ALL THE BEST PEOPLE by Sonja Yoerg


Publisher: Berkley
Release Date: May 2, 2017
Source: Review copy from the publisher
Rating: ★★★½


An intricately crafted story of madness, magic and misfortune across three generations from the author of The Middle of Somewhere and House Broken…

Vermont, 1972. Carole LaPorte has a satisfying, ordinary life. She cares for her children, balances the books for the family’s auto shop and laughs when her husband slow dances her across the kitchen floor. Her tragic childhood might have happened to someone else.

But now her mind is playing tricks on her. The accounts won’t reconcile and the murmuring she hears isn’t the television. She ought to seek help, but she’s terrified of being locked away in a mental hospital like her mother, Solange. So Carole hides her symptoms, withdraws from her family and unwittingly sets her eleven-year-old daughter Alison on a desperate search for meaning and power: in Tarot cards, in omens from a nearby river and in a mysterious blue glass box belonging to her grandmother.

An exploration of the power of courage and love to overcome a damning legacy, All the Best People celebrates the search for identity and grace in the most ordinary lives.


ALL THE BEST PEOPLE is a family drama spanning three generations, from the 1920s to the 1970s. Does mental illness run in the family? When Carole starts hearing voices, she fears that she will meet the same fate as her mother, Solange: being locked away for decades in a mental institution. Carole shrinks from her family at the time when her daughter Alison needs her most: adolescence.

Overall, I thought this book was beautifully written, and the author handles the subject of mental illness realistically and with compassion. I was really drawn in by Part One of the story, focusing on Carole and Alison in 1972. With Carole’s point of view, the reader gets a strong sense of her fear and confusion as the disease takes hold of her mind.

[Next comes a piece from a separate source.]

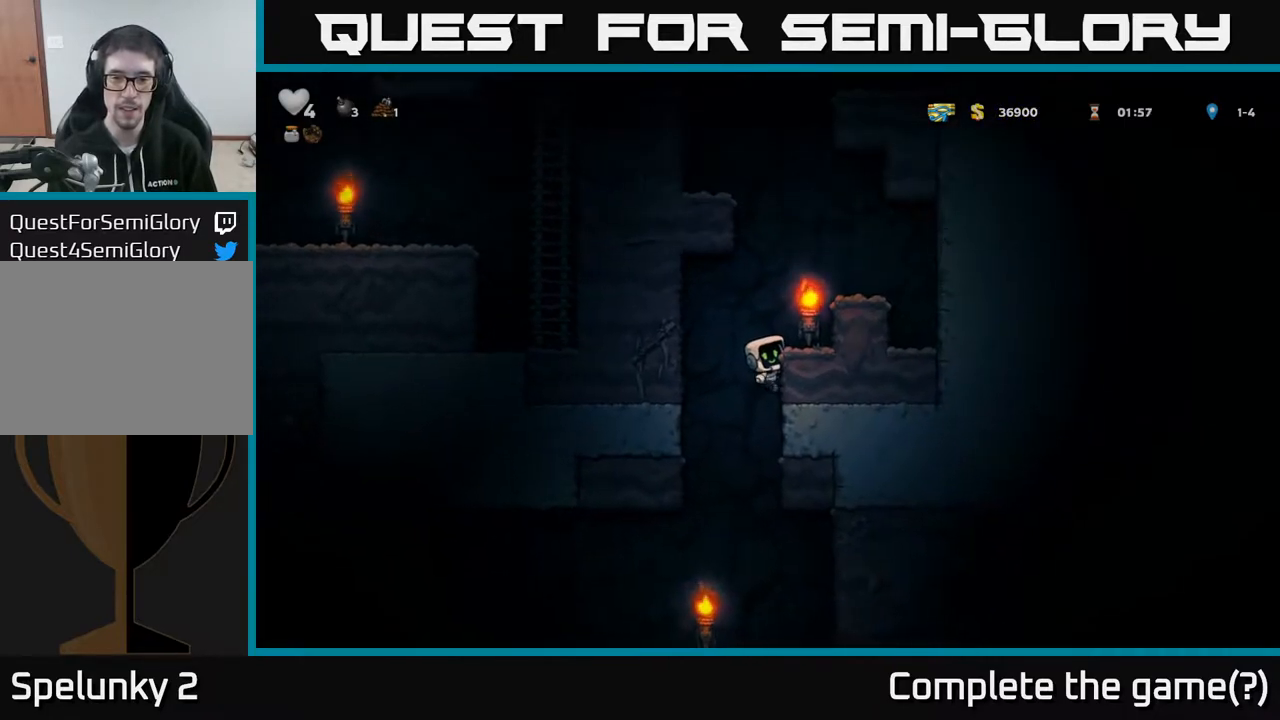
{"buttons": ["DPAD_DOWN"], "left_stick": "center", "right_stick": "center", "events": []}
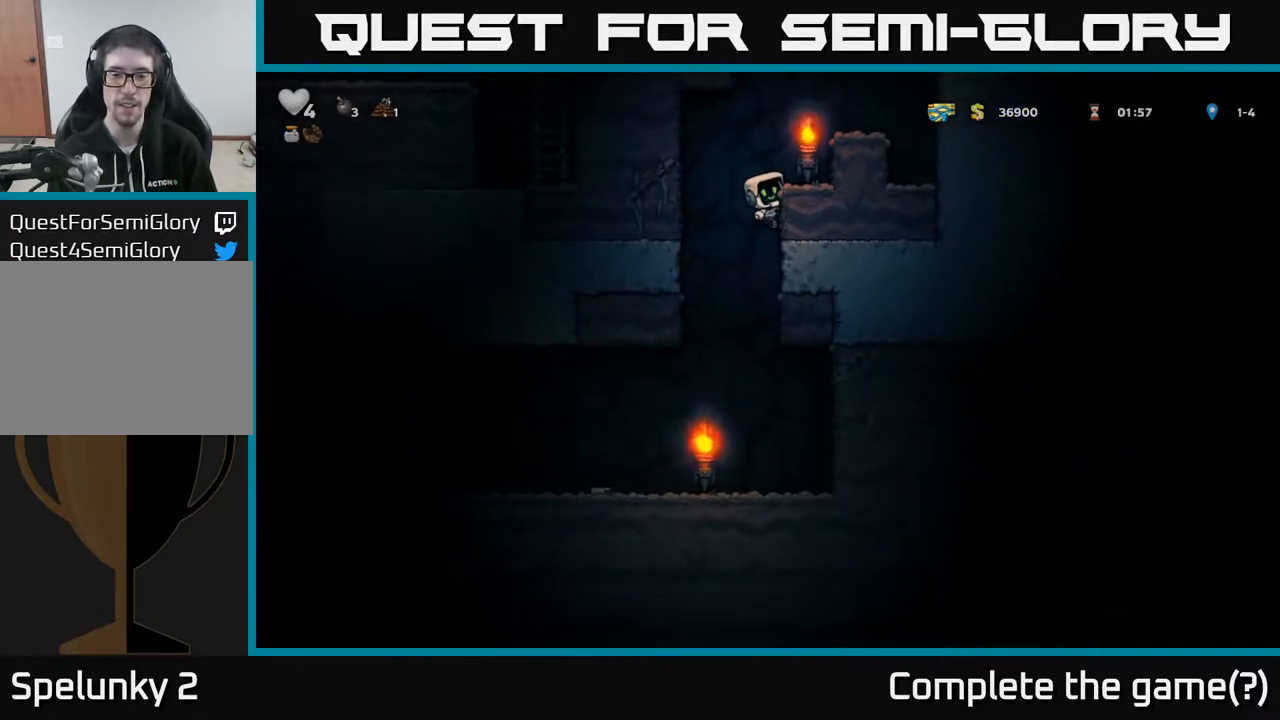
{"buttons": [], "left_stick": "center", "right_stick": "center", "events": [[217, "A", "down"], [367, "DPAD_DOWN", "up"], [400, "A", "up"]]}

I wasn’t as engaged in Part Two, which was Solange’s story of her marriage to Carole’s father. It’s a story of class, rich versus poor, and social injustice. The pacing was slower, and to me it felt a bit disjointed from the other part. Another POV came from Janine, Carole’s younger sister, who was an awful, unlikable character, and honestly her part didn’t do much to advance the story.

I wish there had been more magic or magical realism that the blurb alluded to, so the book was a bit different than what I was expecting. Still, it was a touching and heartbreaking story about how one family faced its history of mental illness.

Disclosure: I received a copy of this book from the publisher in exchange for an honest review.